Sadr’ın siyasi rakibi İran destekli Şii çatı kuruluş Koordinasyon Çerçevesi de Sadr ile görüşme ve müzakereleri askıya alma kararı aldı.
Öte yandan Sadr, yeni bir açıklamasında yargı önündeki eyleme değinerek, sürpriz ve beklenmedik yeni adımlarının olacağını belirtti.
Yargı neden Sadr’ın hedefinde?
Sadr ve ona bağlı siyasetçiler yargıyı İran’a yakın olmakla suçluyor ve Sadr’ın hükümeti kurmasında engel olduğunu ifade ediyor.
Nitekim aynı yargı, seçimin galibi Sadr, Kürdistan Demokrat Partisi (KDP) Başkanı Mesud Barzani ve Sünnilerle kurduğu üçlü ittifakla hükümeti kurmaya yakınken bu durumu akim bırakan bir karara imza atmıştı.
Yargı söz konusu kararında hükümeti kurmak için yeterli çoğunluğun Meclisin üçte ikisinden oluşması gerektiğine hükmetmişti. Sadr’ın önderliğindeki üçlü ittifak ise bu sayıya sahip değildi.
Sadr’ın hasım olarak gördüğü yargı aynı zamanda üçlü ittifakın cumhurbaşkanı adayı KDP’li Hoşyar Zebari’nin de adaylığını düşürerek, cumhurbaşkanlığı sürecini akamete uğratmıştı.
Mukteda Sadr, yargıya bir hafta süre vererek Meclisi feshetmesini istemiş ancak yargı bunun kendi görev ve yetkileri dahilinde olmadığı şeklinde yanıt vermişti. Sadr, eski Başbakan Nuri el-Maliki’nin “kendisini öldürmek istediği” yönünde sızdırılan ses kayıtlarının araştırılmasında da yargıyı göreve çağırmıştı ancak yargıdan Sadr’ı tatmin edecek herhangi bir karar henüz çıkmadı.

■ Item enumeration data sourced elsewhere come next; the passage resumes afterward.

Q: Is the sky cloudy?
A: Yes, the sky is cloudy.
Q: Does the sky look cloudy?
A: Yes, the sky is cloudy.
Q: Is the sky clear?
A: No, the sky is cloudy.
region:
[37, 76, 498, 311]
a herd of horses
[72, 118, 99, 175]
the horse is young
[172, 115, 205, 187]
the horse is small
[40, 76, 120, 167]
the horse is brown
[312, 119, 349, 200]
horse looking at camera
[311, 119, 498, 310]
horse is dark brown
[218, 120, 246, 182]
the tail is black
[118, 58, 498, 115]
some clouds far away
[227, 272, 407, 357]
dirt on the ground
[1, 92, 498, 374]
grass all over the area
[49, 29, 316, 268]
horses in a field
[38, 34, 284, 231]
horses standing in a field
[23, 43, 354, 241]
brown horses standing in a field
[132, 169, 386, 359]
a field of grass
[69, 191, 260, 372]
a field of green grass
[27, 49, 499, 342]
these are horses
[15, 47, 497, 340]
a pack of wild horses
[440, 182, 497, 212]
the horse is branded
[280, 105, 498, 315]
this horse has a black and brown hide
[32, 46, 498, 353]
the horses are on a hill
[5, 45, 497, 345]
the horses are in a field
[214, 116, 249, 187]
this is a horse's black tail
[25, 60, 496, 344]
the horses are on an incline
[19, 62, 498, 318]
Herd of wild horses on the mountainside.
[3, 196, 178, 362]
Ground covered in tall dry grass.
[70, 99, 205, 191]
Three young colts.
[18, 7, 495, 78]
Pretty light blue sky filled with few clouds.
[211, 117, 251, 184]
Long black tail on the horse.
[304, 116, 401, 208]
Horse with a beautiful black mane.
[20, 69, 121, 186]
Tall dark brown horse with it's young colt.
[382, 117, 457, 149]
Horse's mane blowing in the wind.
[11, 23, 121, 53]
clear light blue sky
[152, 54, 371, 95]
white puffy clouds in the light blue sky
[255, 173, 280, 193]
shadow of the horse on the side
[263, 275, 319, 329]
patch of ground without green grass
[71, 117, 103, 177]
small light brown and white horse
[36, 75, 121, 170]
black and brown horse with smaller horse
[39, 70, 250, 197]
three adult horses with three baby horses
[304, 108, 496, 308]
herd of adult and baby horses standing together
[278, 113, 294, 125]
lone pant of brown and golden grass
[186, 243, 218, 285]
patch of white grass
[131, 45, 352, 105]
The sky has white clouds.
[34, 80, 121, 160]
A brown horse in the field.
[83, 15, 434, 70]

Faik Zeydan liderliğindeki yargının bu tür kararları, Sadr’ı “yargıya karşı kızgınlığını destekçileri aracılığıyla eyleme dönüştürmeye” zorladı. Sokaktaki Sadr eylemcileri de yargı yönetimi değiştirilene kadar evlerine dönmeyeceklerini söylüyor.
Tüm bu yaşananların ardından yargının, Sadr’a yakın kişiler hatta kendisine yönelik tutuklama ve benzeri kararlar almasından endişe duyuluyor.
AA muhabirine konuşan eylemcilerden Ali Dahil, yargı erkinin siyasallaştığını savunarak, Yüksek Yargı Konseyi Başkanı Faik Zeydan’ın istifa etmesi gerektiğini söyledi.
Sadr Hareketi yönetim kadrosuna yönelik tutuklama kararı çıkarılmasından endişe duyduklarını dile getiren Dahil, “Böyle bir karar, yargının halk kesimlerine eşit mesafede olmadığını gösterir.” dedi.
50 yaşındaki Ali Cebbar da yargının Sadr Hareketi’nin önemli isimleri hakkında tutuklama kararı çıkarması halinde halkın buna tepki göstereceğini söyleyerek, “Yargı halkı dinlemeli. Halka rağmen karar alınmamalı. Kimse buna sessiz kalmaz.” diye konuştu.
Mukteda Sadr yanlısı 60 yaşındaki Gazi Bedir ise Yargı Konseyi Başkanı’nı eleştirerek, Başkan’ın İran destekli Şii tarafa yakın durduğunu savundu.
“Yargı, ses kayıtlarından dolayı Maliki hakkında neden tutuklama kararı çıkarmıyor?” diyen Bedir, yargının seçimin galibi olan liderleri Sadr’a hükümet kurdurmadığını iddia etti.
Edibe Kazım da “Yargı, siyasallaşmış ve dışarıdan gelen talimatlarla hareket ediyor. Sadr Hareketi liderleri yerine yolsuzluk yapanları tutuklasınlar.” ifadelerini kullandı.